=== Quoted passage ===
--------------------

Watch the shield below the Eye. The number will go down as long as you claim areas on the walkways. If the number is at one or two and you don't see any unclaimed areas, change your point of view and look around for unclaimed areas.

There are indestructible creatures called Point of View killers. If you don't change your point of view by the time these things make it to your robot, your robot will be destroyed.

In the middle, at the bottom of the screen is a phrase showing you how often the Eye opens and closes. This time is variable so you need to check out the bottom of the screen to see the frequency the eye opens. If there isn't a time, then it is once every five seconds.

Keep in mind, you are on a timer. This basically means planning out in advance of where you want to move since there isn't really any time to sit around and take in the scenery.

You must land on the unclaimed block in front of the eye in order to destroy it.

Every third level, after you destroy the Eye from the outside, you will be able to enter a control area to take on the Eye in its environment. To make your job harder, a buzz saw starts at the back of this platform and eats it away toward the Eye. In addition, you may have to blast through walls in order to get the jewels and proceed toward the eye.

Space[edit | edit source]

The best way to get through this area is to rapidly shoot. Most objects require at least five to ten shots to take them out.

--------------------

=== Given information ===
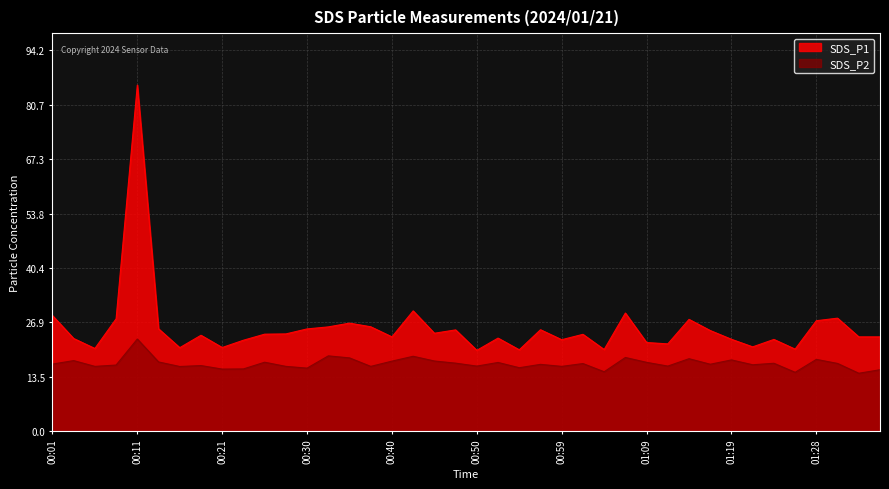

At which category is the sum across all series the highest?

00:11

--------------------

=== Tasks to carry out ===
A. For each statement, say yes or no to whether it agrees with the game guide, and quote the words of the guide that decide it.
(i) Point of View killers can be destroyed by the player.
(ii) When no time is shown, the Eye opens once every five seconds.
(iii) A control area can be entered after every level.
B. According to the game guide, where does the buzz saw start in the control area?
The material above has nothing to do with the game guide.

=== Written responses ===
A.
(i) No: "There are indestructible creatures called Point of View killers."
(ii) Yes: "If there isn't a time, then it is once every five seconds."
(iii) No: "Every third level, after you destroy the Eye from the outside, you will be able to enter a control area"

B. At the back of the platform.